-- Selection start --
A HOST of countries has voiced concern that rules of international law had not been followed.
Falling in the side on a harsher tone, China said it is deeply shocked and strongly condemns the use of force against a sovereign nation and its president, while Russia termed it as an act of armed aggression.
Beyond strong rhetoric against the strike and the seizing of the Venezuelan President, our base case is that we foresee China and Russia will exercise restraint and not materially interfere.
For the former, US president Donald Trump in saying that US wants to “run” Venezuela will keep oil flowing to China.

Secondly, we believe China has its focus trained on its own economy especially post the imposition of US tariffs.
Meanwhile, for Russia, we believe despite its relations with Venezuela, Russia does not want to risk its working relations with Trump’s administration.
The focus right now shifts to how the US can manage a power transition in Venezuela. With an interim leader at the helm of Venezuela at time of writing, we don’t expect highly choppy markets.
-- Selection end --
**Direction**
Continue the commentary on global reactions to the US action in Venezuela, starting after its last sentence.
-- Collected data start --
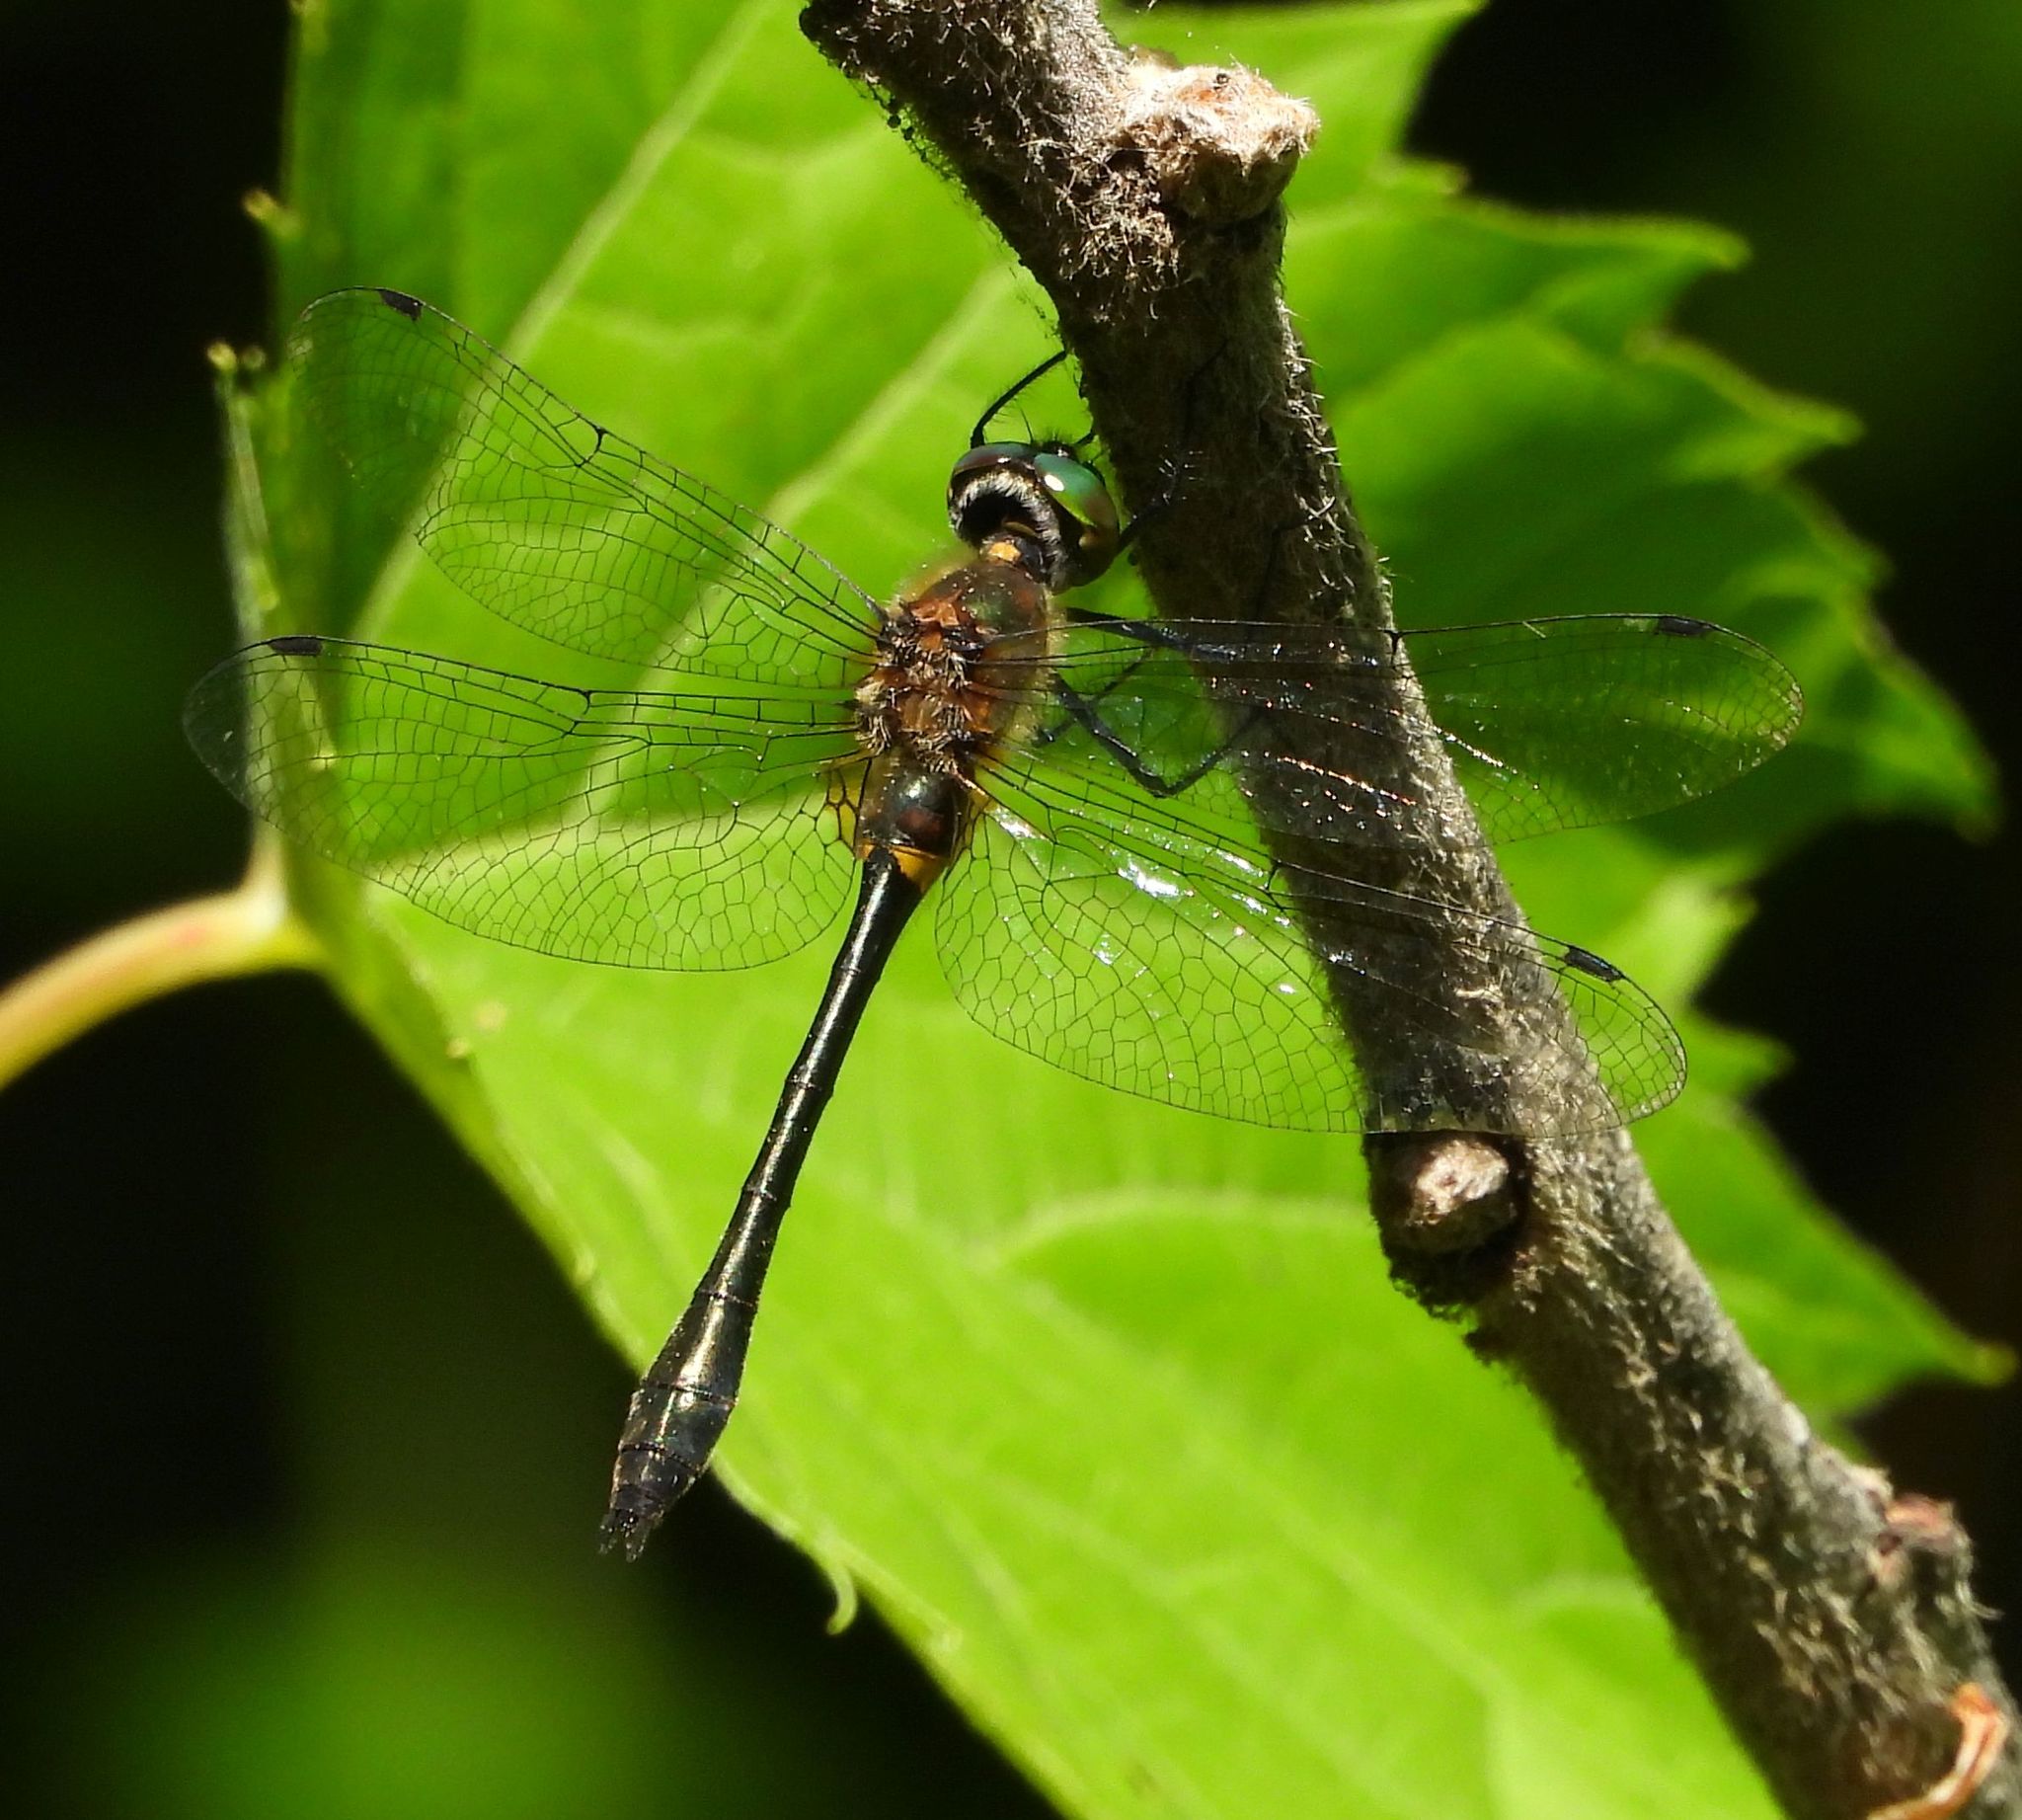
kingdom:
-- Collected data end --
**Result**
This is from studying the past behaviour of the VIX index, which represents US equities votality, in the face of geopolitical risk.
For this, we analyse volatility from the lens of the Geopolitical Risk Index compiled by Fed economists which uses results on text-search from 10 newspapers relating to adverse geopolitical events.
We find that that not all geopolitical incidents immediately translate to high volatility, but only in some cases (red circles), where war was present or a conflict has the potential for contagion.
At this juncture, as we don’t see such conditions present in Venezuela’s case, we expect volatility to stay at moderate, providing some possibilities to take tactical positions.
Overall we prefer to buy quality stocks on dips. At time of writing, it is not all clear how commodities markets will respond once the markets reopen post weekend.

Kenanga’s view is for supply tightness to remain from Venezuela – analyst Lim Sin Kiat elaborates in his Oil and Gas sector update today “Waiting for the Pivot”.
A supply tightness from Venezuela may affect China more, as 5-8% of its total imports stem from Venezuela.
Since 2017, US has already imposed sanctions on Venezuela’s ability to export to the US whose dependence on sour crude from Venezuela at 1-2% of US own total refinery throughpout is modest.
US President Donald Trump has also claimed that US oil and gas giants will invest in Venezuela, which has the largest oil reserves in the world, to rebuild its sub-optimal oil production infrastructure.
For the crude market, we believe that the impact would just be sentiment-driven.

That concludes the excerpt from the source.